For control, an oil solution of DDT is applied at the rate of 1 pound per acre to desert and wasteland areas where there are heavy concentrations of the spring nymphal brood. The application is made before the insects have matured as winged adults.

Work was started in southern Idaho in 1958 to reseed some of the large desert breeding areas with suitable perennial range grass. Russian-thistle, the worst summer host plant, is eliminated by the competition of the perennial range grasses when the grass becomes well established. About 87 thousand acres were reseeded, primarily with crested wheatgrass by 1960.

Systemic insecticides also have been used. They are used as seed slurry treatments, seed soaks, foliage sprays, drenches, and dips. These toxicants move from the point of application through the growing plant, and may be effective against insects for several weeks after application.

In laboratory experiments at Twin Falls, Idaho, curly top in garden beans was reduced materially by spraying the plants with systemic insecticides combined with juice from sugarbeets highly resistant to curly top.

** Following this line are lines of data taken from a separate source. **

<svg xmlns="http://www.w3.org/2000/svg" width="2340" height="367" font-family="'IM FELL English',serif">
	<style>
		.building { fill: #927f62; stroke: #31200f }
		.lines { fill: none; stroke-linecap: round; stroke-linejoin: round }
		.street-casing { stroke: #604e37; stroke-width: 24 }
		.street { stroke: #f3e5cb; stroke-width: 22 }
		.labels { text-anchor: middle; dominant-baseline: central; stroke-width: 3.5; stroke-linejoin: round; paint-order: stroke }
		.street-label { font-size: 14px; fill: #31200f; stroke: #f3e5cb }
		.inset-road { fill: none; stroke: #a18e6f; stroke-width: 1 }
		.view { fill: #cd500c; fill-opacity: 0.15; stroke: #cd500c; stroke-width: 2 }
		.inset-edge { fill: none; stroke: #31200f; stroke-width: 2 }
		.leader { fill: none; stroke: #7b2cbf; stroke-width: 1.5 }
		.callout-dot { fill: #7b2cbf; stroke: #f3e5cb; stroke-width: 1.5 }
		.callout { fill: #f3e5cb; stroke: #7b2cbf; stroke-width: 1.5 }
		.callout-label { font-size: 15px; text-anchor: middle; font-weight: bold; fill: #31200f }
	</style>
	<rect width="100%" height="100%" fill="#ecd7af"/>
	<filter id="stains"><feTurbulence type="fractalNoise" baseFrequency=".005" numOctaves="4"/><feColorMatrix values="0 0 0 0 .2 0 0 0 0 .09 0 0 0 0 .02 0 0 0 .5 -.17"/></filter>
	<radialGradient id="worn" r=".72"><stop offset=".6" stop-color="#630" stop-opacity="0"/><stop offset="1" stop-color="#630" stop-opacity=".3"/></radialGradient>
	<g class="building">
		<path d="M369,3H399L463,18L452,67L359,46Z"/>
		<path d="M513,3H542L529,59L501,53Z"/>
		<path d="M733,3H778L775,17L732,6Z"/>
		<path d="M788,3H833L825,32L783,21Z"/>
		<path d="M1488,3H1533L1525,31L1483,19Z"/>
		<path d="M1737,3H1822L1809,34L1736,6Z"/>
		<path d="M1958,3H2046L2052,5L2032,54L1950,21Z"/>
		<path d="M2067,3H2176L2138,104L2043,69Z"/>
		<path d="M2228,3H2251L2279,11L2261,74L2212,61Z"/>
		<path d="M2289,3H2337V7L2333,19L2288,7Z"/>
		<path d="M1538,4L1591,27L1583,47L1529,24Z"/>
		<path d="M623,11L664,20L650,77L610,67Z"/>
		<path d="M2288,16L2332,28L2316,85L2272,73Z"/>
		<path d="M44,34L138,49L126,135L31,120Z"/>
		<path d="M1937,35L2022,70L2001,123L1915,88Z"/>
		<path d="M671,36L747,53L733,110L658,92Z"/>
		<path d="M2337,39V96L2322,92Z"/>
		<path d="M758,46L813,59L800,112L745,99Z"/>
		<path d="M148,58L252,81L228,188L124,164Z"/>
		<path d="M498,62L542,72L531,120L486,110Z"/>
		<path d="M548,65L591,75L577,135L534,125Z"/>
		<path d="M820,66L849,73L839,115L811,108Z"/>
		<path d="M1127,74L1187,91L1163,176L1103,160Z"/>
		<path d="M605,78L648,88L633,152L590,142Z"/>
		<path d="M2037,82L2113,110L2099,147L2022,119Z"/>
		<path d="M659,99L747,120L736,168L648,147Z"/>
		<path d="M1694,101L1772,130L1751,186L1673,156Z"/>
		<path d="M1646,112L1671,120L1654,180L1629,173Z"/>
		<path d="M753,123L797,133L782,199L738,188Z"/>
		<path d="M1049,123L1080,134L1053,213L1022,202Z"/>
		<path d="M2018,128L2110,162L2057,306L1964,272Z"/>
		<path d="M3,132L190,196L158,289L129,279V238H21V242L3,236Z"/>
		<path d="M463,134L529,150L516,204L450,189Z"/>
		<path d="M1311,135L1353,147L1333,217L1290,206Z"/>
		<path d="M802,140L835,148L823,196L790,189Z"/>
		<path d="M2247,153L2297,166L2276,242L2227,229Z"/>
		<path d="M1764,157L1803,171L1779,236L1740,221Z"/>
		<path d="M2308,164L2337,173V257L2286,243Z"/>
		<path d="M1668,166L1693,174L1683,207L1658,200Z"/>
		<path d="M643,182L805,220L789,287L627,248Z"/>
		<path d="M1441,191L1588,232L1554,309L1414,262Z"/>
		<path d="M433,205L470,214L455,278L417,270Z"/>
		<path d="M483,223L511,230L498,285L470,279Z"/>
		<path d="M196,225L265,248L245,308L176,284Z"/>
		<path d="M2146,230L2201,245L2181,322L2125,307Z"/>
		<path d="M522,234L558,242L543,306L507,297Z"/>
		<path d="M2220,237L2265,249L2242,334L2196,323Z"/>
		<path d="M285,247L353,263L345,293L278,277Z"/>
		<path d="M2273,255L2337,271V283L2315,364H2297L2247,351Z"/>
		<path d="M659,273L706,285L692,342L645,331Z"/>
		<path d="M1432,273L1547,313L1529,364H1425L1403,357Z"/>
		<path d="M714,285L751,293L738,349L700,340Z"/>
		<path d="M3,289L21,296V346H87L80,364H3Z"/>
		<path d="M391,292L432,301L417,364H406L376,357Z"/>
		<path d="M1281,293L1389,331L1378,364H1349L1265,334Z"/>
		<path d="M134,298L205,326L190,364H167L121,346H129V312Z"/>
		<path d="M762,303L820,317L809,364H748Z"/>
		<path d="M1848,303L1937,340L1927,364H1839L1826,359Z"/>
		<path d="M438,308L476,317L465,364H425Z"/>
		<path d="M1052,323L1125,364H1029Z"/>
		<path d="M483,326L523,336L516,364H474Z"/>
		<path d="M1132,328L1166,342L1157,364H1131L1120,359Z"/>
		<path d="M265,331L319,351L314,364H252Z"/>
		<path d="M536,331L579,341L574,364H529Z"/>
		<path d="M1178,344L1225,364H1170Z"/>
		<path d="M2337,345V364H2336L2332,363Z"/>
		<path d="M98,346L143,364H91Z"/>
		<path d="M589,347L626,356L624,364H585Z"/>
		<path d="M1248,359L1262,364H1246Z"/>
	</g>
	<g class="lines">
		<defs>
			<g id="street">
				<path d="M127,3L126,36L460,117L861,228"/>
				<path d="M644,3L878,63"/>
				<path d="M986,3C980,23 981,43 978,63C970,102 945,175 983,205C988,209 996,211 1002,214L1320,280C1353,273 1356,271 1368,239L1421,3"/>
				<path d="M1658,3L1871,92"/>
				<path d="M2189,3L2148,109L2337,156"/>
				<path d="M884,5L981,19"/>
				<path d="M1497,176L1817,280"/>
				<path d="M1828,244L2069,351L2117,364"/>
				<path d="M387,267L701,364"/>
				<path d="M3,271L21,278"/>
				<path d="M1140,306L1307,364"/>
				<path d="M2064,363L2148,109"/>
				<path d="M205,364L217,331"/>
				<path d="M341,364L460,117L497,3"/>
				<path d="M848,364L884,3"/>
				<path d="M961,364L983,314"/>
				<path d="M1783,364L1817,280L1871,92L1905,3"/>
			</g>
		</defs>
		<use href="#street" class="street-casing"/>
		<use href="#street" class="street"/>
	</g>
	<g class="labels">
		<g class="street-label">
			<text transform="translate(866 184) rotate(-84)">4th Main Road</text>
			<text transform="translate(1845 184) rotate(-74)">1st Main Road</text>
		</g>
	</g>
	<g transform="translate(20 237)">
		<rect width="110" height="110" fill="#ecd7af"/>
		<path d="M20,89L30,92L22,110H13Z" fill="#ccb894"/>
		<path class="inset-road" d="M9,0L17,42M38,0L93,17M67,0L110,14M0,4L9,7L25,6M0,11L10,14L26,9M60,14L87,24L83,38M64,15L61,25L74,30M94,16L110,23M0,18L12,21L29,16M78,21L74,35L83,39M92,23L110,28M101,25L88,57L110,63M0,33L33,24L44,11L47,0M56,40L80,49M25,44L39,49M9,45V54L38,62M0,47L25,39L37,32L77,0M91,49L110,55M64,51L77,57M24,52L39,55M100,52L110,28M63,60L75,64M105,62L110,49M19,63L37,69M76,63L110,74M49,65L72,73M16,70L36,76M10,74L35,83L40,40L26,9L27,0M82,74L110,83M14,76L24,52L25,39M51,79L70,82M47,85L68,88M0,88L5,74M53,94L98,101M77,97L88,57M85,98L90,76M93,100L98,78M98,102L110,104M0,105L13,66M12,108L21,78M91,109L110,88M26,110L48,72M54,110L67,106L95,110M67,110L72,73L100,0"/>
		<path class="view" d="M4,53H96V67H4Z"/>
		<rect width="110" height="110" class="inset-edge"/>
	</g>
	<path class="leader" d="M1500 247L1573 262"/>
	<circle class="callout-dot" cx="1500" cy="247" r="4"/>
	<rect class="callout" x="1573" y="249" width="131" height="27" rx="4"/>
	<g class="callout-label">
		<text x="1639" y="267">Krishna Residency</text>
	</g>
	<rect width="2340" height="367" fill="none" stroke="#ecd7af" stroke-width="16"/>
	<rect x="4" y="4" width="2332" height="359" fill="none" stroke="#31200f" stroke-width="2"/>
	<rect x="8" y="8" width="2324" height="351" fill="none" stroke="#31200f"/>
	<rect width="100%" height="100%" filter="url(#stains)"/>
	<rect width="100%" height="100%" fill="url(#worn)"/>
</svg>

The climate of southern Arizona is ideal for the production of seed of sugarbeets, and about 60 percent of the Nation's crop is grown here. The seed-producing areas, however, are close to large desert breeding grounds of the beet leafhopper, and curly top has been a problem. Because of the extent of the breeding grounds surrounding the beet-seed-producing areas, desert control is impractical or impossible.

Some of the varieties grown are resistant to curly top, but as a large percentage of the seed is for use in areas where the beet leafhopper is not a problem, varieties susceptible to the disease also are grown. Even varieties resistant to curly top are damaged in the early stages of development.